"I often wonder Uncle Lee doesn't forbid it!" Anne said. She had never had even a flitting thought of such a thing before, but she spoke now as if the engagement had had her heartiest disapproval from the first.
"Oh, no--why should he!" Alix remonstrated. "Martin may be the best man in the world for her. I confess," the girl added frankly, "I can't stand his aunt. I always used to like Mrs. North, too.
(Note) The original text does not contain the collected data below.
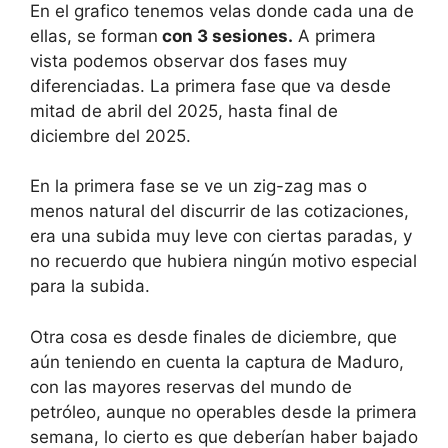
En el grafico tenemos velas donde cada una de
ellas, se forman
con 3 sesiones.
A primera
vista podemos observar dos fases muy
diferenciadas. La primera fase que va desde
mitad de abril del 2025, hasta final de
diciembre del 2025.
En la primera fase se ve un zig-zag mas o
menos natural del discurrir de las cotizaciones,
era una subida muy leve con ciertas paradas, y
no recuerdo que hubiera ningún motivo especial
para la subida.
Otra cosa es desde finales de diciembre, que
aún teniendo en cuenta la captura de Maduro,
con las mayores reservas del mundo de
petróleo, aunque no operables desde la primera
semana, lo cierto es que deberían haber bajado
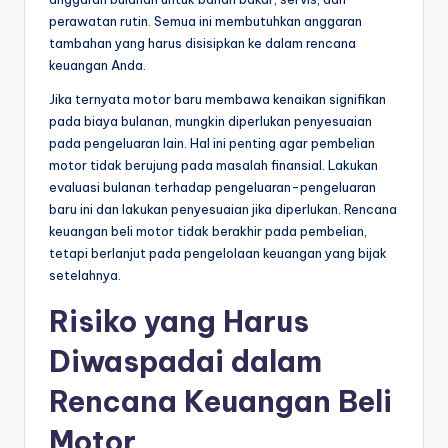
perawatan rutin. Semua ini membutuhkan anggaran
tambahan yang harus disisipkan ke dalam rencana
keuangan Anda.
Jika ternyata motor baru membawa kenaikan signifikan
pada biaya bulanan, mungkin diperlukan penyesuaian
pada pengeluaran lain. Hal ini penting agar pembelian
motor tidak berujung pada masalah finansial. Lakukan
evaluasi bulanan terhadap pengeluaran-pengeluaran
baru ini dan lakukan penyesuaian jika diperlukan. Rencana
keuangan beli motor tidak berakhir pada pembelian,
tetapi berlanjut pada pengelolaan keuangan yang bijak
setelahnya.
Risiko yang Harus
Diwaspadai dalam
Rencana Keuangan Beli
Motor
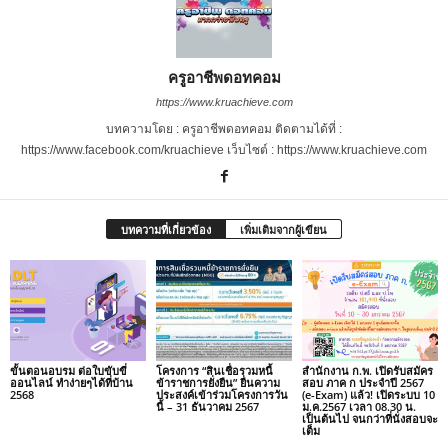
ครูอาชีพดอทคอม
https://www.kruachieve.com
บทความโดย : ครูอาชีพดอทคอม ติดตามได้ที่ :
https://www.facebook.com/kruachieve เว็บไซต์ : https://www.kruachieve.com
บทความที่เกี่ยวข้อง
เพิ่มเติมจากผู้เขียน
ขั้นตอนอบรม ต่อใบขับขี่
โครงการ “สินเชื่อรวมหนี้
สำนักงาน ก.พ. เปิดรับสมัคร
ออนไลน์ ทำง่ายๆได้ที่บ้าน
ข้าราชการยั่งยืน” ยื่นความ
สอบ ภาค ก ประจำปี 2567
2568
ประสงค์เข้าร่วมโครงการวัน
(e-Exam) แล้ว! เปิดระบบ 10
นี้ – 31 ธันวาคม 2567
ม.ค.2567 เวลา 08.30 น.
เป็นต้นไป จนกว่าที่นั่งสอบจะ
เต็ม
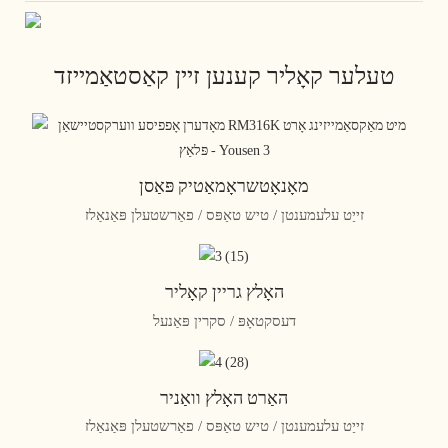
טעלער קאָליר קענען זיין קאַסטאַמייזד
מאָנאָטשראָמאַטיק פּאַסן
זייַט עלעמענטן / טיש טאַפּס / פאַרשטעלן פּאַנאַלז
האָלץ גריין קאָליר
דעסקטאָפּ / סקרין פּאַנעל
האַרט האָלץ וואַניר
זייַט עלעמענטן / טיש טאַפּס / פאַרשטעלן פּאַנאַלז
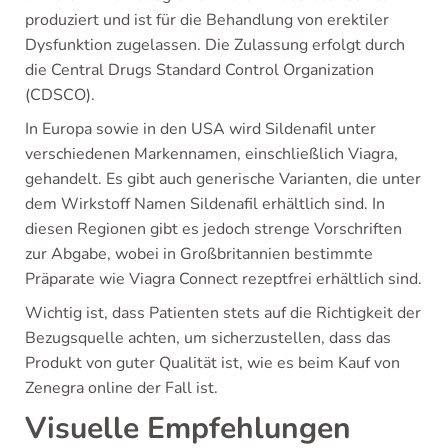
produziert und ist für die Behandlung von erektiler
Dysfunktion zugelassen. Die Zulassung erfolgt durch
die Central Drugs Standard Control Organization
(CDSCO).
In Europa sowie in den USA wird Sildenafil unter
verschiedenen Markennamen, einschließlich Viagra,
gehandelt. Es gibt auch generische Varianten, die unter
dem Wirkstoff Namen Sildenafil erhältlich sind. In
diesen Regionen gibt es jedoch strenge Vorschriften
zur Abgabe, wobei in Großbritannien bestimmte
Präparate wie Viagra Connect rezeptfrei erhältlich sind.
Wichtig ist, dass Patienten stets auf die Richtigkeit der
Bezugsquelle achten, um sicherzustellen, dass das
Produkt von guter Qualität ist, wie es beim Kauf von
Zenegra online der Fall ist.
Visuelle Empfehlungen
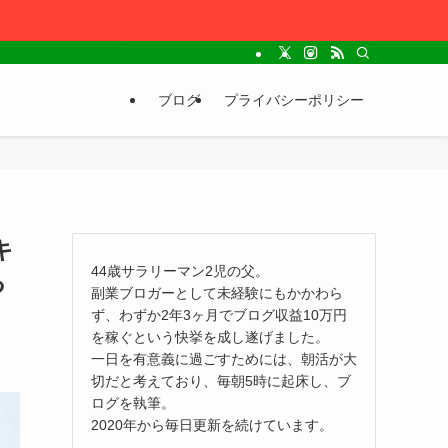
ブログ
プライバシーポリシー
キ
44歳サラリーマン2児の父。
る
副業ブロガーとして未経験にもかかわら
ず、わずか2年3ヶ月でブログ収益10万円
を稼ぐという快挙を成し遂げました。
一日を有意義に過ごすためには、朝活が大
切だと考えており、毎朝5時に起床し、ブ
ログを執筆。
2020年から毎日更新を続けています。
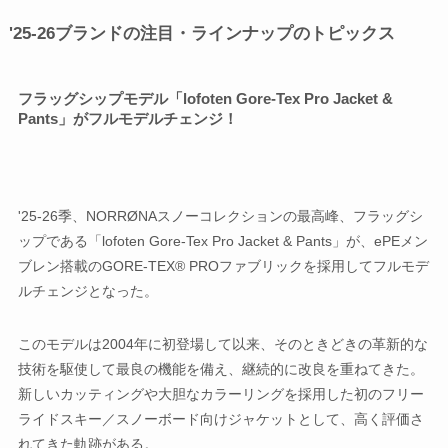
'25-26ブランドの注目・ラインナップのトピックス
フラッグシップモデル「lofoten Gore-Tex Pro Jacket &
Pants」がフルモデルチェンジ！
'25-26季、NORRØNAスノーコレクションの最高峰、フラッグシ
ップである「lofoten Gore-Tex Pro Jacket & Pants」が、ePEメン
ブレン搭載のGORE-TEX® PROファブリックを採用してフルモデ
ルチェンジとなった。
このモデルは2004年に初登場して以来、そのときどきの革新的な
技術を駆使して最良の機能を備え、継続的に改良を重ねてきた。
新しいカッティングや大胆なカラーリングを採用した初のフリー
ライドスキー／スノーボード向けジャケットとして、高く評価さ
れてきた軌跡がある。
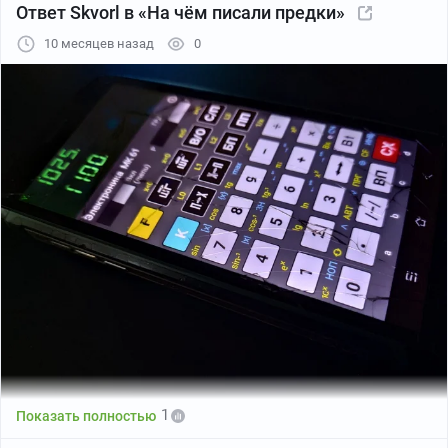
Ответ Skvorl в «На чём писали предки»
10 месяцев назад
0
1
Показать полностью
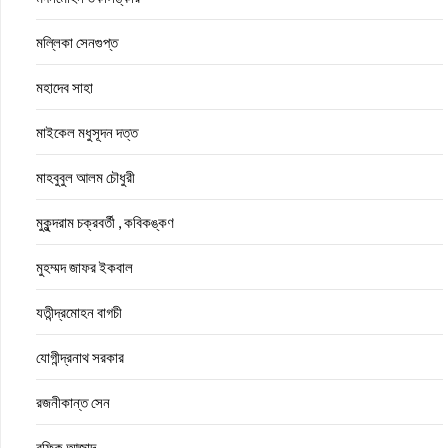
মল্লিকা সেনগুপ্ত
মহাদেব সাহা
মাইকেল মধুসূদন দত্ত
মাহবুবুল আলম চৌধুরী
মুকুন্দরাম চক্রবর্তী , কবিকঙ্কণ
মুহম্মদ জাফর ইকবাল
যতীন্দ্রমোহন বাগচী
যোগীন্দ্রনাথ সরকার
রজনীকান্ত সেন
রফিক আজাদ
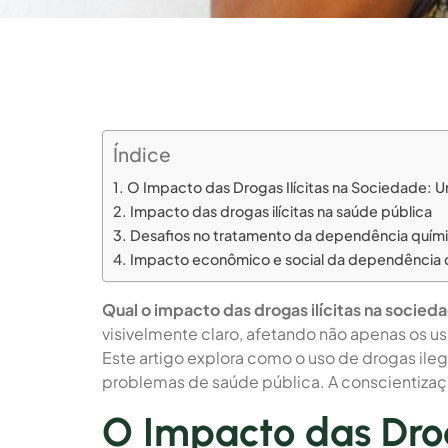
Índice
O Impacto das Drogas Ilícitas na Sociedade: 
Impacto das drogas ilícitas na saúde pública
Desafios no tratamento da dependência quím
Impacto econômico e social da dependência 
Qual o impacto das drogas ilícitas na socied
visivelmente claro, afetando não apenas os u
Este artigo explora como o uso de drogas ilega
problemas de saúde pública. A conscientizaç
O Impacto das Drog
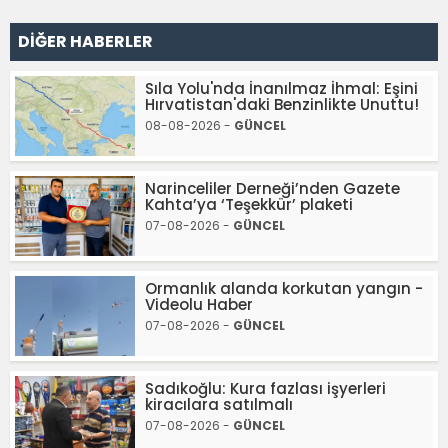
DİĞER HABERLER
Sıla Yolu'nda İnanılmaz İhmal: Eşini
Hırvatistan'daki Benzinlikte Unuttu!
08-08-2026 -
GÜNCEL
Narinceliler Derneği’nden Gazete
Kahta’ya ‘Teşekkür’ plaketi
07-08-2026 -
GÜNCEL
Ormanlık alanda korkutan yangın -
Videolu Haber
07-08-2026 -
GÜNCEL
Sadıkoğlu: Kura fazlası işyerleri
kiracılara satılmalı
07-08-2026 -
GÜNCEL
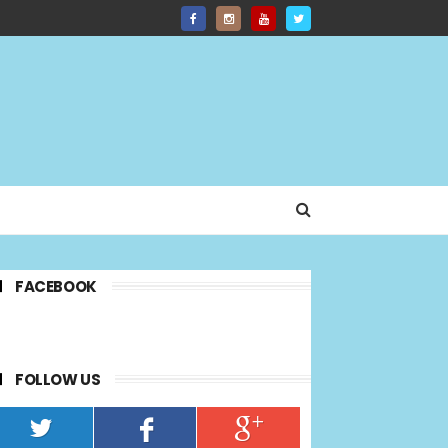
FACEBOOK
FOLLOW US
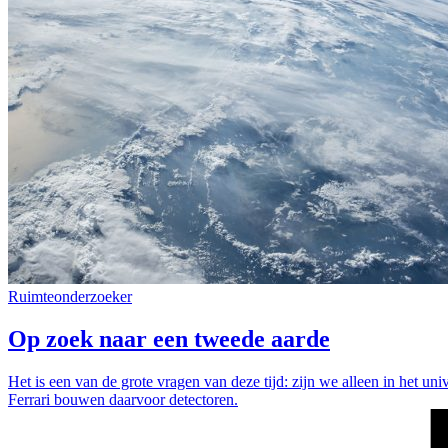
Ruimteonderzoeker
Op zoek naar een tweede aarde
Het is een van de grote vragen van deze tijd: zijn we alleen in het 
Ferrari bouwen daarvoor detectoren.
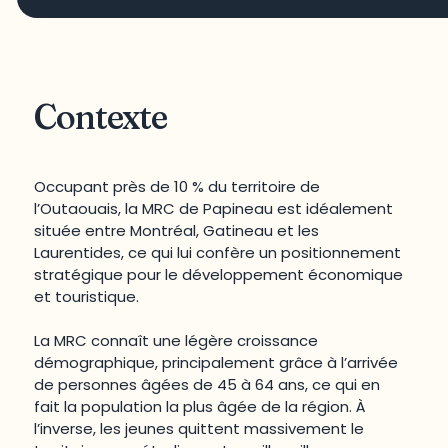
Contexte
Occupant près de 10 % du territoire de
l’Outaouais, la MRC de Papineau est idéalement
située entre Montréal, Gatineau et les
Laurentides, ce qui lui confère un positionnement
stratégique pour le développement économique
et touristique.
La MRC connaît une légère croissance
démographique, principalement grâce à l’arrivée
de personnes âgées de 45 à 64 ans, ce qui en
fait la population la plus âgée de la région. À
l’inverse, les jeunes quittent massivement le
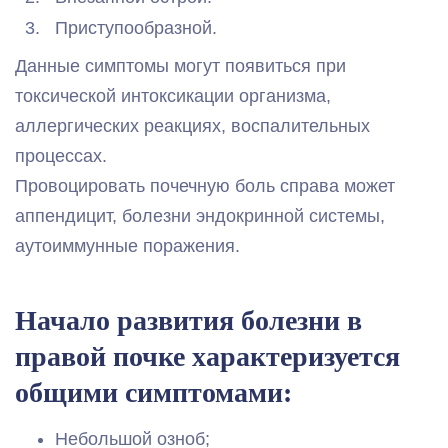
Приступообразной.
Данные симптомы могут появиться при
токсической интоксикации организма,
аллергических реакциях, воспалительных
процессах.
Провоцировать почечную боль справа может
аппендицит, болезни эндокринной системы,
аутоиммунные поражения.
Начало развития болезни в
правой почке характеризуется
общими симптомами:
Небольшой озноб;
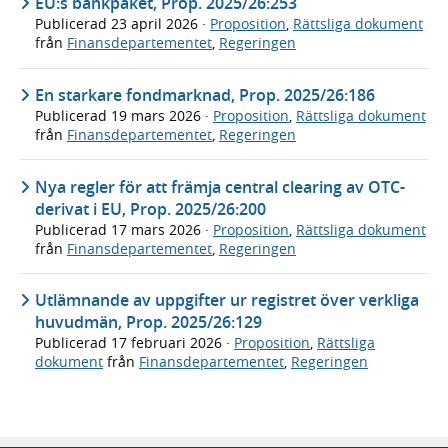
EU:s bankpaket, Prop. 2025/26:253
Publicerad
23 april 2026
·
Proposition
,
Rättsliga dokument
från
Finansdepartementet
,
Regeringen
En starkare fondmarknad, Prop. 2025/26:186
Publicerad
19 mars 2026
·
Proposition
,
Rättsliga dokument
från
Finansdepartementet
,
Regeringen
Nya regler för att främja central clearing av OTC-
derivat i EU, Prop. 2025/26:200
Publicerad
17 mars 2026
·
Proposition
,
Rättsliga dokument
från
Finansdepartementet
,
Regeringen
Utlämnande av uppgifter ur registret över verkliga
huvudmän, Prop. 2025/26:129
Publicerad
17 februari 2026
·
Proposition
,
Rättsliga
dokument
från
Finansdepartementet
,
Regeringen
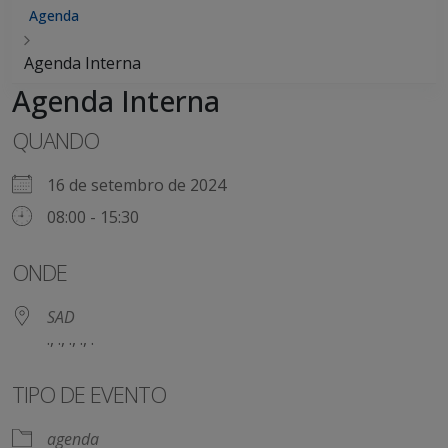
Agenda
Agenda Interna
Agenda Interna
QUANDO
16 de setembro de 2024
08:00 - 15:30
ONDE
SAD
., ., ., ., .
TIPO DE EVENTO
agenda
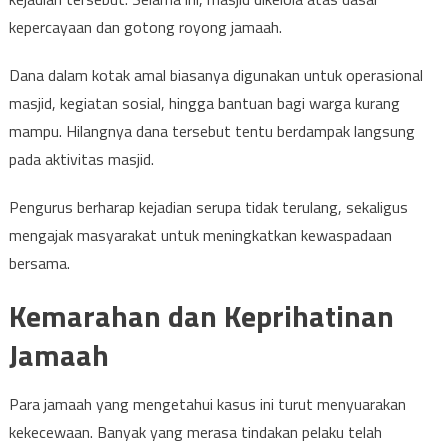
kepercayaan dan gotong royong jamaah.
Dana dalam kotak amal biasanya digunakan untuk operasional
masjid, kegiatan sosial, hingga bantuan bagi warga kurang
mampu. Hilangnya dana tersebut tentu berdampak langsung
pada aktivitas masjid.
Pengurus berharap kejadian serupa tidak terulang, sekaligus
mengajak masyarakat untuk meningkatkan kewaspadaan
bersama.
Kemarahan dan Keprihatinan
Jamaah
Para jamaah yang mengetahui kasus ini turut menyuarakan
kekecewaan. Banyak yang merasa tindakan pelaku telah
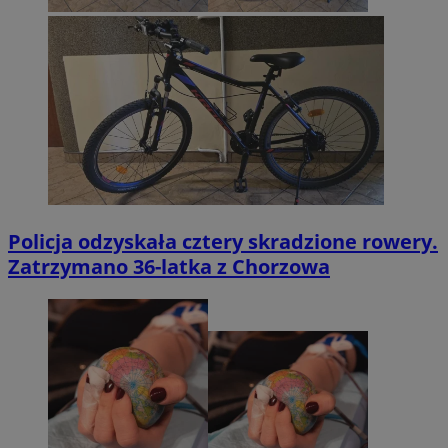
Policja odzyskała cztery skradzione rowery.
Zatrzymano 36-latka z Chorzowa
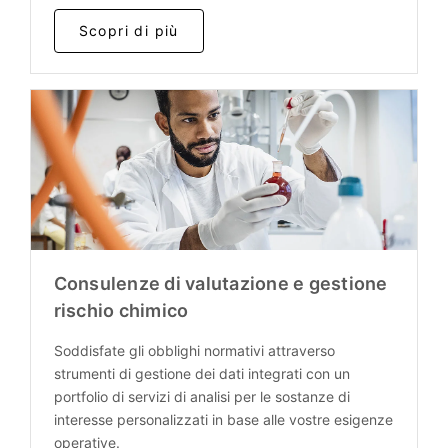
Scopri di più
Consulenze di valutazione e gestione
rischio chimico
Soddisfate gli obblighi normativi attraverso
strumenti di gestione dei dati integrati con un
portfolio di servizi di analisi per le sostanze di
interesse personalizzati in base alle vostre esigenze
operative.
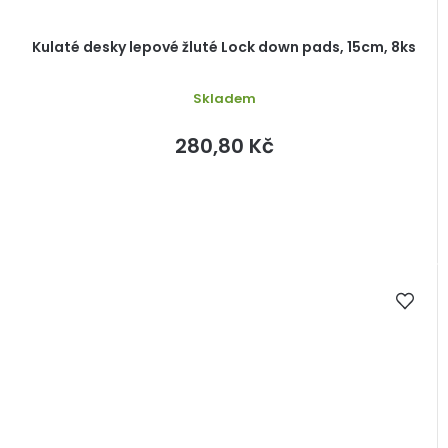
Kulaté desky lepové žluté Lock down pads, 15cm, 8ks
Skladem
280,80 Kč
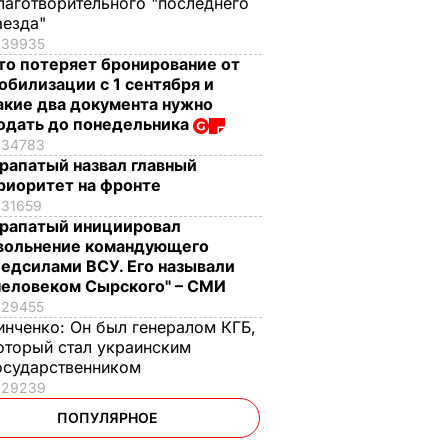
лаготворительного "последнего
аезда"
39935
то потеряет бронирование от
обилизации с 1 сентября и
акие два документа нужно
одать до понедельника
34783
рапатый назвал главный
риоритет на фронте
31659
рапатый инициировал
вольнение командующего
едсилами ВСУ. Его называли
человеком Сырского" – СМИ
29455
инченко:
Он был генералом КГБ,
оторый стал украинским
осударственником
29239
ПОПУЛЯРНОЕ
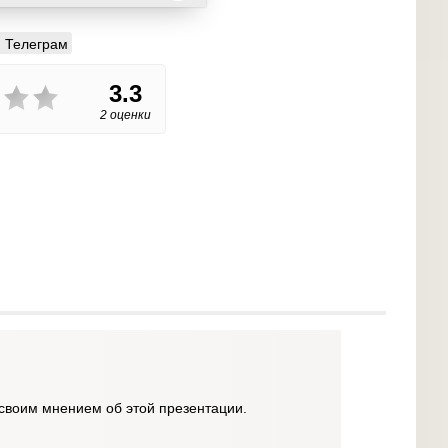
Телеграм
3.3
2 оценки
своим мнением об этой презентации.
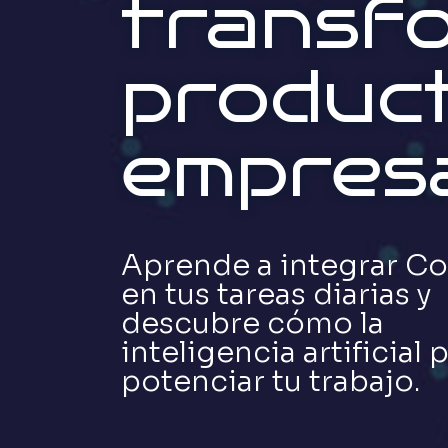
transf
product
empresa
Aprende a integrar Co
en tus tareas diarias y
descubre cómo la
inteligencia artificial
potenciar tu trabajo.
But lately, when she's begun to tell Cherry that he is extravagant, and she must save his money for him, and that he's often been in love before, but this time she's sure it is the real thing, and that Martin has his father's delicate stomach---"
Anne laughed out, in a merry fashion not usual with her of late.
"Oh, Alix, she DIDN'T!"
"Oh, yes, she did! And it makes me sort of sick. What does Cherry care about anybody's delicate stomach!" Alix fell silent, broke out again abruptly: "Anne--do you suppose she'll have a baby?"
Anne flushed. She considered this remark rather indelicate, and yet she liked Alix's recognition of her superior knowledge of the subject.
"I think it very likely!" she answered calmly, after a moment's hesitation. Her first impulse had been to answer, "I think it very unlikely!"
"She doesn't know anything about babies!" Alix said, somewhat worried.
"I don't, either!" Anne confessed with honesty, her brow troubled. "I've read things, here and there. I know SOMETHING, of course. But I don't know much!"
"We've all read Dickens--and the Classic Myths, and things," Alix submitted. "And of course she went with us the day Dad took us to Faust! Is that about all there is to it, Nance?"